基于3D体硅技术的高性能碳基微型电容器研究

Co-planar micro-supercapacitor (MSC), as a kind of newly developed energy storage devices, has attracted increasing interests owing to its ultrahigh power density and high level of integration with other on-chip devices. Plenty of research has been conducted to improve electrochemical performances of MSCs and maximum power density of more than 1000 W/cm3 was achieved. However, the interface area between electrode and electrolyte is limited to the upper surface of the substrate, only occupying a small part of its total volume. Therefore, energy densities and specific capacitances of MSCs do not present superior advantages when compared with traditional sandwich structured supercapacitors. To optimize the electrochemical performance of MSCs, a 3-dimensional (3D) bulk-silicon electrode design is proposed. In aim to improve space utilization ratio of substrate, the silicon wafer is etching through for forming the 3D bulk silicon electrodes. In this way, contact interface areas between electrodes and electrolytes are obviously increased and it is expected that energy densities and specific capacitances of MSCs can be enhanced. In addition, low-density vertical-aligned carbon nanotube (VACNT) array is synthesized onto the surface of 3D electrodes, acting as a nanostructured matrix. The VACNT array is expected to effectively improve conductivity of 3D bulk silicon electrodes due to its straight physical morphology and outstanding electrical property. Moreover, this VACNT array has a low-density arrangement and uniform interspacing which could offers a promising structural support for further deposition of advanced material with higher specific capacitance. Through these approaches, it is expected that the energy density can be improved from 10 mWh/cm3 of common planar MSCs to 50 mWh/cm3 of 3D bulk-silicon electrodes based MSCs.

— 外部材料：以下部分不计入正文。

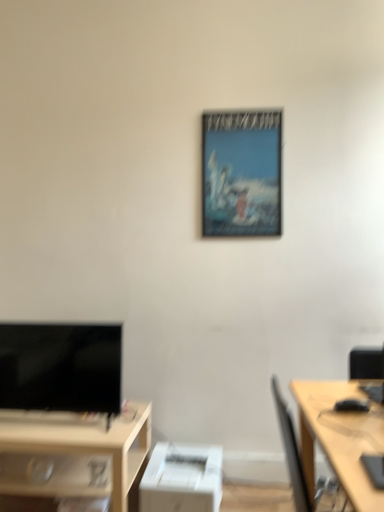
Question: Can you see white matte printer at lower center touching black glossy tv at lower left?

Choices:
 (A) yes
 (B) no

Answer: (B)

Question: Is white matte printer at lower center far away from black glossy tv at lower left?

Choices:
 (A) yes
 (B) no

Answer: (B)

Question: Is white matte printer at lower center facing towards black glossy tv at lower left?

Choices:
 (A) yes
 (B) no

Answer: (B)

Question: Does white matte printer at lower center have a greater width compared to black glossy tv at lower left?

Choices:
 (A) no
 (B) yes

Answer: (B)

Question: Is black glossy tv at lower left a part of white matte printer at lower center?

Choices:
 (A) no
 (B) yes

Answer: (A)

Question: Based on their positions, is light wood desk at right, which is counted as the second desk, starting from the bottom, located to the left or right of white matte printer at lower center?

Choices:
 (A) left
 (B) right

Answer: (B)

Question: Choose the correct answer: Is light wood desk at right, positioned as the 2th desk in back-to-front order, inside white matte printer at lower center or outside it?

Choices:
 (A) inside
 (B) outside

Answer: (B)

Question: Is light wood desk at right, placed as the 1th desk when sorted from top to bottom, in front of or behind white matte printer at lower center in the image?

Choices:
 (A) behind
 (B) front

Answer: (B)

Question: Considering the positions of light wood desk at right, which is counted as the second desk, starting from the bottom, and white matte printer at lower center in the image, is light wood desk at right, which is counted as the second desk, starting from the bottom, taller or shorter than white matte printer at lower center?

Choices:
 (A) tall
 (B) short

Answer: (A)

Question: Choose the correct answer: Is matte white desk at lower left, which ranks as the first desk in left-to-right order, inside metallic poster at center or outside it?

Choices:
 (A) outside
 (B) inside

Answer: (A)

Question: In the image, is matte white desk at lower left, placed as the second desk when sorted from front to back, positioned in front of or behind metallic poster at center?

Choices:
 (A) front
 (B) behind

Answer: (A)

Question: In terms of width, does matte white desk at lower left, marked as the second desk in a right-to-left arrangement, look wider or thinner when compared to metallic poster at center?

Choices:
 (A) wide
 (B) thin

Answer: (A)

Question: From the image's perspective, relative to metallic poster at center, is matte white desk at lower left, the 2th desk when ordered from top to bottom, above or below?

Choices:
 (A) below
 (B) above

Answer: (A)

Question: Considering their positions, is black glossy tv at lower left located in front of or behind matte white desk at lower left, the 2th desk when ordered from top to bottom?

Choices:
 (A) behind
 (B) front

Answer: (A)

Question: Would you say black glossy tv at lower left is to the left or to the right of matte white desk at lower left, marked as the second desk in a right-to-left arrangement, in the picture?

Choices:
 (A) right
 (B) left

Answer: (A)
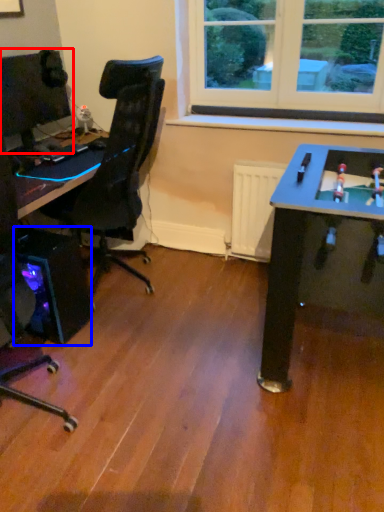
Question: Which point is further to the camera, computer monitor (highlighted by a red box) or computer tower (highlighted by a blue box)?

Choices:
 (A) computer monitor
 (B) computer tower

Answer: (A)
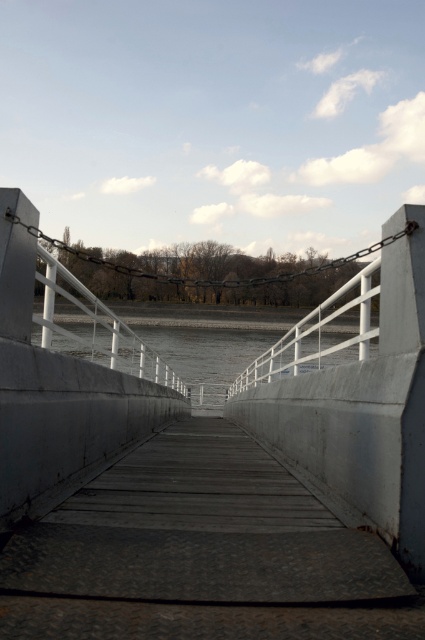
Is smooth concrete bridge at center bigger than gray concrete river at center?

No.

Between smooth concrete bridge at center and gray concrete river at center, which one has more height?

With more height is gray concrete river at center.

Is point (161, 465) more distant than point (371, 326)?

Yes, it is.

Locate an element on the screen. The image size is (425, 640). smooth concrete bridge at center is located at coordinates (209, 476).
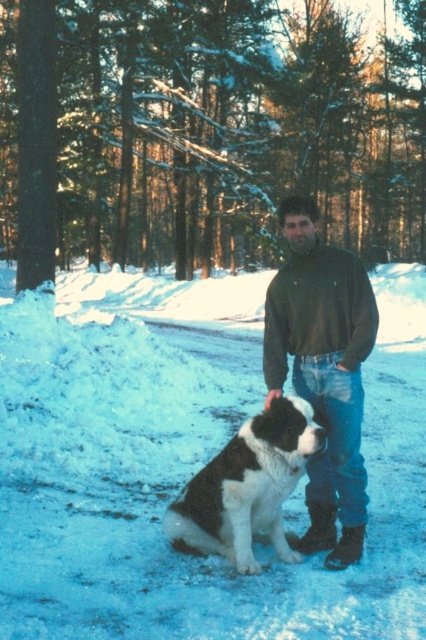
Question: Which of the following is the closest to the observer?

Choices:
 (A) (262, 451)
 (B) (204, 595)
 (C) (317, 458)

Answer: (B)

Question: Which object is positioned farthest from the black and white fur at center?

Choices:
 (A) dark green sweater at center
 (B) white fluffy snow at center

Answer: (B)

Question: Does dark green sweater at center come behind black and white fur at center?

Choices:
 (A) no
 (B) yes

Answer: (B)

Question: Which point appears closest to the camera in this image?

Choices:
 (A) (189, 552)
 (B) (48, 552)
 (C) (290, 244)

Answer: (C)

Question: Is dark green sweater at center thinner than black and white fur at center?

Choices:
 (A) yes
 (B) no

Answer: (A)

Question: Considering the relative positions of dark green sweater at center and black and white fur at center in the image provided, where is dark green sweater at center located with respect to black and white fur at center?

Choices:
 (A) right
 (B) left

Answer: (A)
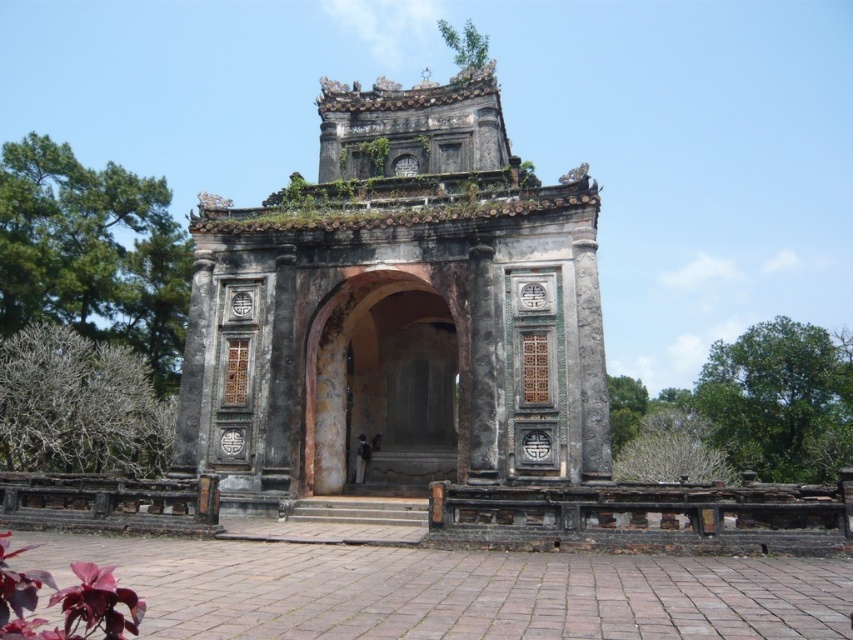
You are standing in front of the historical tomb and notice two trees. One is the bare branches at left and the other is the green leafy tree at right. Which tree is positioned more to the east if the tomb faces north?

The green leafy tree at right is positioned more to the east because if the tomb faces north, the right side would correspond to the east direction, so the green leafy tree at right is to the east of the bare branches at left.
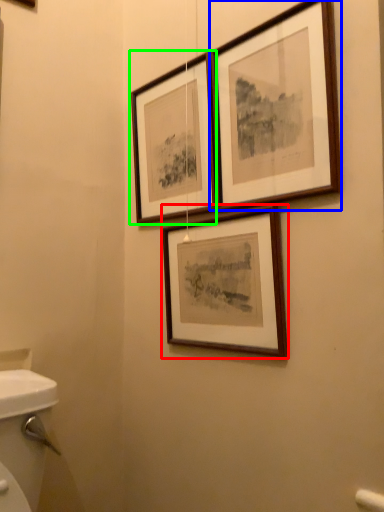
Question: Which object is the farthest from picture frame (highlighted by a red box)? Choose among these: picture frame (highlighted by a blue box) or picture frame (highlighted by a green box).

Choices:
 (A) picture frame
 (B) picture frame

Answer: (B)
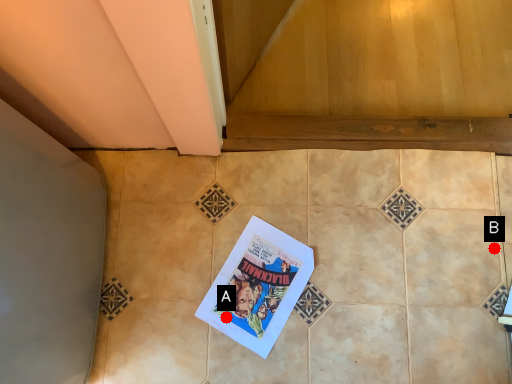
Question: Two points are circled on the image, labeled by A and B beside each circle. Among these points, which one is farthest from the camera?

Choices:
 (A) A is further
 (B) B is further

Answer: (B)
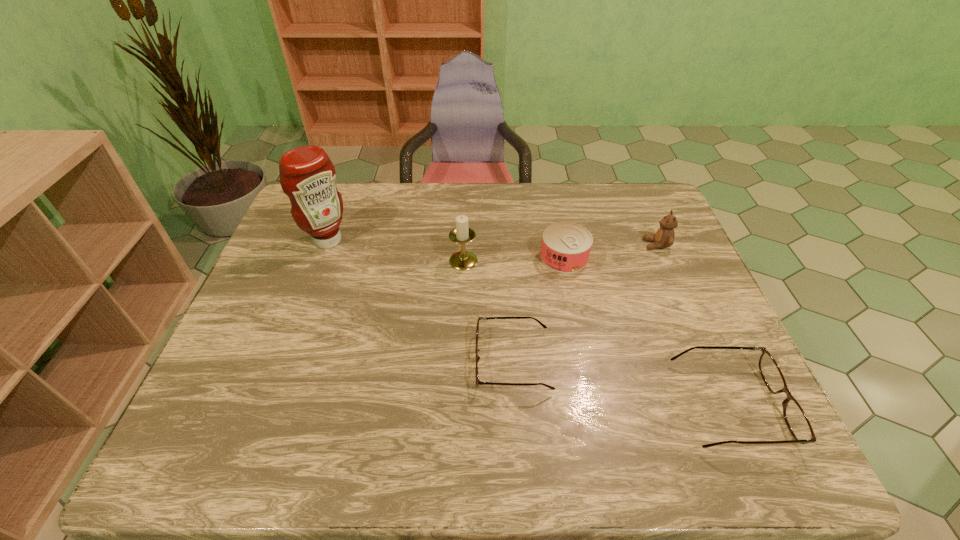
Identify the location of the shorter spectacles. (478, 382).

Locate an element on the screen. This screenshot has height=540, width=960. the shortest object is located at coordinates (478, 382).

Where is `the right spectacles`? The image size is (960, 540). the right spectacles is located at coordinates (796, 419).

Where is `the second shortest object`? the second shortest object is located at coordinates (796, 419).

Find the location of a particular element. the third shortest object is located at coordinates tap(566, 246).

This screenshot has width=960, height=540. I want to click on the fourth object from left to right, so click(x=566, y=246).

The width and height of the screenshot is (960, 540). I want to click on the third tallest object, so pyautogui.click(x=664, y=237).

At what (x,y) coordinates should I click in order to perform the action: click on the fifth shortest object. Please return your answer as a coordinate pair (x, y). Looking at the image, I should click on (462, 260).

Locate an element on the screen. The height and width of the screenshot is (540, 960). the leftmost object is located at coordinates (307, 176).

Image resolution: width=960 pixels, height=540 pixels. What are the coordinates of `condiment` in the screenshot? It's located at (307, 176).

平面微型电容器作为一种新型储能器件，凭借极高的功率密度和与良好的集成性引起了广泛的关注。近年来，对平面电容器性能的研究取得了显著的进展，电极的功率密度最高可以超过1000W/cm3。然而，相对于器件整体尺寸而言，由于衬底占较大比重，电极与电解液的接触面积只在衬底上表面的特定区域，导致整个器件的有效利用面积十分有限。相比于传统三明治结构的电容器来说，平面微型电容器的能量密度并不显著，大多在10mWh/cm3这个范围内。本项目提出了一种对硅基衬底进行整片刻蚀来制造体硅3D结构微型电容器的设计。依靠对衬底纵向空间的完全利用，极大地提升电极与电解液的有效接触面积。此外，通过在体硅3D电极上生长低密度的垂直碳纳米管阵列，一方面改善3D体硅电极的导电性，另一方面为进一步沉积具有高比电容密度的活性材料提供良好的纳米结构基底。预期将微型电容器的能量密度提升到50mWh/cm3以上。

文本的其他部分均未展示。